А сама она каждое воскресенье отправлялась в Куинз — навестить парализованную тетю. Винченцо и в голову не приходило ее сопровождать: страх перед бабкиным пророчеством накрепко приковал его к дому. В лучшем случае он позволял себе посидеть в ближайшем кафе или погреться на солнышке у подъезда.
Но однажды все-таки решился: сел в поезд и поехал в Куинз. Вот, думал, будет сюрприз для жены и ее тетушки. Но по адресу, который упоминала жена, он нашел мясную лавку и в довершение всего в витрине красовались ветвистые рога. Винченцо рухнул на месте как подкошенный. Второе путешествие из своего дома в Бруклине он совершил уже на кладбище.
«Так что же такое любовь?» — вопрошал с присущей ему иронией Акилле Кампаниле.
В Лондоне я как-то задал этот вопрос психологу с мировым именем Роналду Лэнгу. В своих работах он много внимания уделяет проблемам любви и брака. «Даже техника и технология, — утверждает он, — ничего не стоят без души. Пусть меня сочтут неисправимым романтиком, отвергающим прогресс и проповедующим возврат к природе, но я глубоко убежден: те, кто сбрасывают со счетов сердце и душу, идут наперекор здравому смыслу».
Так вот я спросил у Лэнга, что такое любовь с точки зрения психолога.
— Перелистайте тысячи психологических, а заодно и биологических трактатов, и вы не найдете в них ни одного упоминания слова «любовь», — ответил мне Лэнг. — Слава Богу, пока ни одному ученому не удалось это сформулировать, хотя в нашей врачебной практике нам никуда не уйти от любви.
Мое определение тоже нельзя назвать исчерпывающим, но, по-моему, любовь до некоторой степени сводится к радостному осознанию присутствия рядом с тобой другого человека.

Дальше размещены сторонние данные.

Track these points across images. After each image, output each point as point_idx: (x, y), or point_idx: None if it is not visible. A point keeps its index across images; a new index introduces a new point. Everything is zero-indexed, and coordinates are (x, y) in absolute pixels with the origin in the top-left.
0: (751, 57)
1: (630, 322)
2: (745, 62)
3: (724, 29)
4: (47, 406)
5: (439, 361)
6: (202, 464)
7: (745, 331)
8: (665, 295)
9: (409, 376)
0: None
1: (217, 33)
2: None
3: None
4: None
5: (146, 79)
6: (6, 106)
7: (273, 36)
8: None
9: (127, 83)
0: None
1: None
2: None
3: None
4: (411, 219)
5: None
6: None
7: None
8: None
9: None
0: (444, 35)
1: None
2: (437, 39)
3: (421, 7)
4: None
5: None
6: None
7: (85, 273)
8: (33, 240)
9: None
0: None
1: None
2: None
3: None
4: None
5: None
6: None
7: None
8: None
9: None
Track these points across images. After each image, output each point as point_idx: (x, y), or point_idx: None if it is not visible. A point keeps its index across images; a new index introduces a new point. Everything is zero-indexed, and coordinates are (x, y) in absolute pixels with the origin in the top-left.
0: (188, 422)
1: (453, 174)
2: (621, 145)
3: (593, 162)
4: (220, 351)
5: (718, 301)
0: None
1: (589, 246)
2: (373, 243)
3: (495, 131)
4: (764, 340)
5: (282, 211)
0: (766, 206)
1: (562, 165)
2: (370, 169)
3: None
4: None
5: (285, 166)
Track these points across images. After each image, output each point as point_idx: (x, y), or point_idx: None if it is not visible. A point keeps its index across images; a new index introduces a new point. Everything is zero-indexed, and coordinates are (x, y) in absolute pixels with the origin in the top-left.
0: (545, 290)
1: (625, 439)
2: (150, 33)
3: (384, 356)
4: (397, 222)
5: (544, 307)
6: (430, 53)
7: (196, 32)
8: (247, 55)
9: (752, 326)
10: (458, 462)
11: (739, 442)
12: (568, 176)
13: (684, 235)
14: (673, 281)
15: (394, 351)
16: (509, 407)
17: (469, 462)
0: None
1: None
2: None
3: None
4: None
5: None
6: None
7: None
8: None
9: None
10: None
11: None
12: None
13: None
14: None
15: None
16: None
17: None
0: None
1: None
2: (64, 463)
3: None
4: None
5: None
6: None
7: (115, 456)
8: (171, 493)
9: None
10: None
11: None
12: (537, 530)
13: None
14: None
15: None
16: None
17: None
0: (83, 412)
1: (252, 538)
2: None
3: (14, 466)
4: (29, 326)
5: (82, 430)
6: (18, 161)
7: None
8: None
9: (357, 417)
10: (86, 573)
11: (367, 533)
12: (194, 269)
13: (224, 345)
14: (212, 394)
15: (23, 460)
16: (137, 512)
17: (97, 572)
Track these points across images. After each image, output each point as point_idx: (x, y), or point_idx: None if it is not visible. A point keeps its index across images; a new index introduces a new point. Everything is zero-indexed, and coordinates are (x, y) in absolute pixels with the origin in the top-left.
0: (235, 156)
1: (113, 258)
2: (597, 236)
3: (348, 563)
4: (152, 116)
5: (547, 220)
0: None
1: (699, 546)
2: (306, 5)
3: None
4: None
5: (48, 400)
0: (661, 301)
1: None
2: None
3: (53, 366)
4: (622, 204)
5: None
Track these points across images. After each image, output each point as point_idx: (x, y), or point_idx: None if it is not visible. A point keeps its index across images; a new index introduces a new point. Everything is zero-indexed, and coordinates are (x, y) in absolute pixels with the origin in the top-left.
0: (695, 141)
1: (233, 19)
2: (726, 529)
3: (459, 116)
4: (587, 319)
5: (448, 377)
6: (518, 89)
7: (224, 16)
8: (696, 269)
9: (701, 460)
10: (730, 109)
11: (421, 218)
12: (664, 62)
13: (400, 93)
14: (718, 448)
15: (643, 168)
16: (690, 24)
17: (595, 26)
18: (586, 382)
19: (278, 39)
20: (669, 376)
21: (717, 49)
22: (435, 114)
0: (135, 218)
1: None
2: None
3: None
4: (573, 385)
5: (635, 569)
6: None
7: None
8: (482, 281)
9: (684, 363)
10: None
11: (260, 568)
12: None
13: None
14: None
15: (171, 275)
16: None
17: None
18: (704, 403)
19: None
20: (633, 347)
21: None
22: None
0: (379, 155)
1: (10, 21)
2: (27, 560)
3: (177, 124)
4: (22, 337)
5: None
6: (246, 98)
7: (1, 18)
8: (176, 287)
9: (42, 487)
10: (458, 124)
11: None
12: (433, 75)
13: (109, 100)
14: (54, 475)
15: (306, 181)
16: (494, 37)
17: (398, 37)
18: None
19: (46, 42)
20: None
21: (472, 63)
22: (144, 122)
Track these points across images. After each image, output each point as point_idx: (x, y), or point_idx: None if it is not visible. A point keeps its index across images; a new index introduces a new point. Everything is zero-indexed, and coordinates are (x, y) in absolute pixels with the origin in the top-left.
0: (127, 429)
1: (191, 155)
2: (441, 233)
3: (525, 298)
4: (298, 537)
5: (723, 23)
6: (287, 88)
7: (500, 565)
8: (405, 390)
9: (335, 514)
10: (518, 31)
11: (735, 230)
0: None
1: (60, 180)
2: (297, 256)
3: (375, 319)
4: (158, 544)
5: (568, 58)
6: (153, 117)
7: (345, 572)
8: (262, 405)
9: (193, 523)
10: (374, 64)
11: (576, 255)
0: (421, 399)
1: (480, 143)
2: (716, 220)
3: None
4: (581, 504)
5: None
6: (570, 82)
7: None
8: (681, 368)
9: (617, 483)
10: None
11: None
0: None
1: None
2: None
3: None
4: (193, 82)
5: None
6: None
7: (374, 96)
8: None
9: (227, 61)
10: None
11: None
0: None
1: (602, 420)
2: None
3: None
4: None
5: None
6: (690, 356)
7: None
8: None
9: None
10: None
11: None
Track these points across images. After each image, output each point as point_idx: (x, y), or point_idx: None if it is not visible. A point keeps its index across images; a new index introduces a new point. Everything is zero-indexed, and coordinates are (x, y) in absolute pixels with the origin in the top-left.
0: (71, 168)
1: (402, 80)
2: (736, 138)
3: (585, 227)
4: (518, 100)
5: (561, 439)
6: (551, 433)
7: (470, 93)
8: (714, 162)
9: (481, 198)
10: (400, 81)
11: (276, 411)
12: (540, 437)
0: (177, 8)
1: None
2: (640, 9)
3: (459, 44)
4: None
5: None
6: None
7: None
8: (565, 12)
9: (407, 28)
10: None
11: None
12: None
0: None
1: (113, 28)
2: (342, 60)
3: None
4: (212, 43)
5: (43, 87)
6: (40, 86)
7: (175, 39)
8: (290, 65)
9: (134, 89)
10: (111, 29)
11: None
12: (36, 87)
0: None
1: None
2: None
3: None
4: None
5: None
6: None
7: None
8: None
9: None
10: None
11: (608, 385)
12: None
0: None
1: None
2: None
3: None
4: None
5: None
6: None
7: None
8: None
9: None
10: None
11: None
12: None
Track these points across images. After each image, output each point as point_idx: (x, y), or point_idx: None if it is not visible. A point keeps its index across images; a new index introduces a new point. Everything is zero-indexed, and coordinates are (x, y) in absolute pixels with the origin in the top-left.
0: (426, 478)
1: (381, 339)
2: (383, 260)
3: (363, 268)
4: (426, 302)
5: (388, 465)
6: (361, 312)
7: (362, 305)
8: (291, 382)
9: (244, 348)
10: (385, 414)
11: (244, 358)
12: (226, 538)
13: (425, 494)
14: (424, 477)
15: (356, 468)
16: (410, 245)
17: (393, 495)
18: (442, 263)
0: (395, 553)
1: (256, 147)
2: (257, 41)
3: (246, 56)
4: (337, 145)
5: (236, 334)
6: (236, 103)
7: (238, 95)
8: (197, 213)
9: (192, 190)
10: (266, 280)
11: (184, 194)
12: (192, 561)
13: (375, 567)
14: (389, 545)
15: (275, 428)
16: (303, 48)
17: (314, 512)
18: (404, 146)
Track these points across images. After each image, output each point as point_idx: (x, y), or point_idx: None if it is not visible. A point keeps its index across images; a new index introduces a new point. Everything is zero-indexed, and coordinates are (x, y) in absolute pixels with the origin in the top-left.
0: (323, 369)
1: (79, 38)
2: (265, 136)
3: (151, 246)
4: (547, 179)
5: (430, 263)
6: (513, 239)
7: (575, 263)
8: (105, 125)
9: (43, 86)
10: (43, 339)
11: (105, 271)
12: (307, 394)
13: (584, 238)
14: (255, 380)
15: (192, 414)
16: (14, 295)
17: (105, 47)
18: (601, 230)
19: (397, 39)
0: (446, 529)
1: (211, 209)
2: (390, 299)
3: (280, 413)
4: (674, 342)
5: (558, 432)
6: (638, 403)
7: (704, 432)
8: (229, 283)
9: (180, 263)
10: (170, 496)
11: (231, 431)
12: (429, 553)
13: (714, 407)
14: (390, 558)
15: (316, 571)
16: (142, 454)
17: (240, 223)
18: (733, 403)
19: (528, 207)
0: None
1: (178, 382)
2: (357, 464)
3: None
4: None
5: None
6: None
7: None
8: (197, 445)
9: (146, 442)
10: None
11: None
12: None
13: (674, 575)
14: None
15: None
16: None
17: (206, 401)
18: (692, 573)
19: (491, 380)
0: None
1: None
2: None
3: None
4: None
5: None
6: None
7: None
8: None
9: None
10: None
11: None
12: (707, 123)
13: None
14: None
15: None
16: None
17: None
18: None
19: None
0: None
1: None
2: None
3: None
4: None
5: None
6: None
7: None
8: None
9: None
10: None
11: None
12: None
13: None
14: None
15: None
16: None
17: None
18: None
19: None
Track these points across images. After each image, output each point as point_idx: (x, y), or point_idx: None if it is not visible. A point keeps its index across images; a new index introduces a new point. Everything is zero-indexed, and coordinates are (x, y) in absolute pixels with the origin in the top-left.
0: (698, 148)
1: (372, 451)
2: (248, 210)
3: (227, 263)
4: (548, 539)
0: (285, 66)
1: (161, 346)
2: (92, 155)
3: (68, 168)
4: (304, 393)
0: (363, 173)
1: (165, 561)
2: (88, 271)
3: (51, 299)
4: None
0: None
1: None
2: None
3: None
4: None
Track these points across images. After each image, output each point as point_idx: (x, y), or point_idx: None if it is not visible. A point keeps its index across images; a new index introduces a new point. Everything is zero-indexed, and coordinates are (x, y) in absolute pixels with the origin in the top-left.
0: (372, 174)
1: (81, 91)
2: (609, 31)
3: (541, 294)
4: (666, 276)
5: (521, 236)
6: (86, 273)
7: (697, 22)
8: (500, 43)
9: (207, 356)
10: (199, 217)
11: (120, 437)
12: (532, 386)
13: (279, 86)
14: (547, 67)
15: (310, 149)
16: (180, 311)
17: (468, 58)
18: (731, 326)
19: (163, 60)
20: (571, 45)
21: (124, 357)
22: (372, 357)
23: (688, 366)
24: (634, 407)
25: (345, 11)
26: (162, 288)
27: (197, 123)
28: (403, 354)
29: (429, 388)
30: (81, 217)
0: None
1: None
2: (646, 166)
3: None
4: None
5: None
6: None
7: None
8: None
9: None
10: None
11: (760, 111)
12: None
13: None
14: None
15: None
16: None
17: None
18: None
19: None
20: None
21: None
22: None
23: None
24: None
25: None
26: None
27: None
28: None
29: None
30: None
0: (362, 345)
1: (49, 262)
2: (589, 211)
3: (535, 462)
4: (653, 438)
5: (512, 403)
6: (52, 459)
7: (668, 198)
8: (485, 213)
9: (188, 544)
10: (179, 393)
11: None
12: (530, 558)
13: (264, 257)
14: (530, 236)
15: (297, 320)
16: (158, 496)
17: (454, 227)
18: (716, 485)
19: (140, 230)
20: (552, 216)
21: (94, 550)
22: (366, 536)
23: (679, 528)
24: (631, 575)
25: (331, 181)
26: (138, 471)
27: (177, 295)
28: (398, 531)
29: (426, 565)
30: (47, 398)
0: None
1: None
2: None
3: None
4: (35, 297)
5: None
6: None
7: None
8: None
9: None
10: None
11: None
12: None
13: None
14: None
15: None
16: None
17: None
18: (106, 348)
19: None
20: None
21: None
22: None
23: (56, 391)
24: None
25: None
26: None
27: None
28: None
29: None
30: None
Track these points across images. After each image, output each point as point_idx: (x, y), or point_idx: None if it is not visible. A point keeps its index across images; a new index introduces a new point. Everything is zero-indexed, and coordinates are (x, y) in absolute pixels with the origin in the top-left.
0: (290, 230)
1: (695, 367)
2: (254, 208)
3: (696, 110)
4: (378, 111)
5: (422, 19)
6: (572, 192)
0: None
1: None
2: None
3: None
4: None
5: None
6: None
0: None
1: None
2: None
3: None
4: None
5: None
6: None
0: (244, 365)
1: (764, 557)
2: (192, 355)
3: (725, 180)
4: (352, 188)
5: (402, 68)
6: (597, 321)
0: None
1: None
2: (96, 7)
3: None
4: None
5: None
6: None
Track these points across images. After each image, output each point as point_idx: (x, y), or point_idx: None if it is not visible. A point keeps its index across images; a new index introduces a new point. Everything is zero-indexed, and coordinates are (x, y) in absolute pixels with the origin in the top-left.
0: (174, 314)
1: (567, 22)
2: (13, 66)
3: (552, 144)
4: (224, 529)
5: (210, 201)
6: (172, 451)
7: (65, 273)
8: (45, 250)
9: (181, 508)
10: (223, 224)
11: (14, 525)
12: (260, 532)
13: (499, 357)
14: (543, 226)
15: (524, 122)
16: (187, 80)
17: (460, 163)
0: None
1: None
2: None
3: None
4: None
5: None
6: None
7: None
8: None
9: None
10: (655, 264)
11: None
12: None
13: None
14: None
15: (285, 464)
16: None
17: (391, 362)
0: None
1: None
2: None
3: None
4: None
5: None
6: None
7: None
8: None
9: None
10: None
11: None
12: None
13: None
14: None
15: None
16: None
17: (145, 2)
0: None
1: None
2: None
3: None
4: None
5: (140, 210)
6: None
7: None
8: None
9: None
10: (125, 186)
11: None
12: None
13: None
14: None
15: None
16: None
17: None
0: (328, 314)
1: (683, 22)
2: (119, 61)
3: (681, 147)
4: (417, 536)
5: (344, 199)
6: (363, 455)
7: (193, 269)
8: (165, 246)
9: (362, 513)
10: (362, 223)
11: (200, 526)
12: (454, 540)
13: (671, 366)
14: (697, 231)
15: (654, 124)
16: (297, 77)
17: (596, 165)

Любовь неразрывна с добротой. Принимать и людей, и мир такими, какие они есть, желая им добра, — это и значит любить. Конечно, это слишком бытовое объяснение, если же рассуждать научно, то любовь представляет собой духовную ценность, которую ничем другим нельзя заменить. Ведь без любви невозможно и полное понимание чего бы то ни было. Если личность ближнего тебя не интересует вне связи с твоим «я», стало быть, ты его не любишь. Никто не убедит меня, что человека можно познать, расчленив его тело и мозг не только в переносном смысле слова. Физиологи обольщаются, когда полагают, что, загоняя подопытных мышей и лягушек в лабиринт, заставляя крутить колесо и подвергая настоящей вивисекции, они смогут понять меня, человека. Если кто-то стремится проникнуть в тайны моего мозга, он должен оставить его в неприкосновенности, как нечто принадлежащее цельной и заслуживающей уважения личности. А коль скоро мне угрожают извлечь мой мозг, так я из страха, из разумной предосторожности не поддамся, и тайна останется неразгаданной.
Часто под любовью подразумевают физическое влечение, я же думаю, что это разные вещи. Как ни странно, их сочетание встречается крайне редко. Но уж если такое случилось, если страсть идет рука об руку с любовью и пониманием, — тогда у человека вырастают крылья.
Впрочем, мир и Британия нынче уже не те: многое во взглядах Лэнга устарело. Ушли в прошлое времена, когда дамам считалось неприличным подавать за столом куриную ножку — она могла навести на грешные мысли, — а мерина, опять же из приличия, называли «муж кобылы». Блаженной памяти Фрейд разъяснил нам, что большинство неврозов возникает на сексуальной почве, а Конни Чаттерлей вместе с егерем Мэллорсом продемонстрировала, сколько наслаждения можно получить от пресловутой физической близости.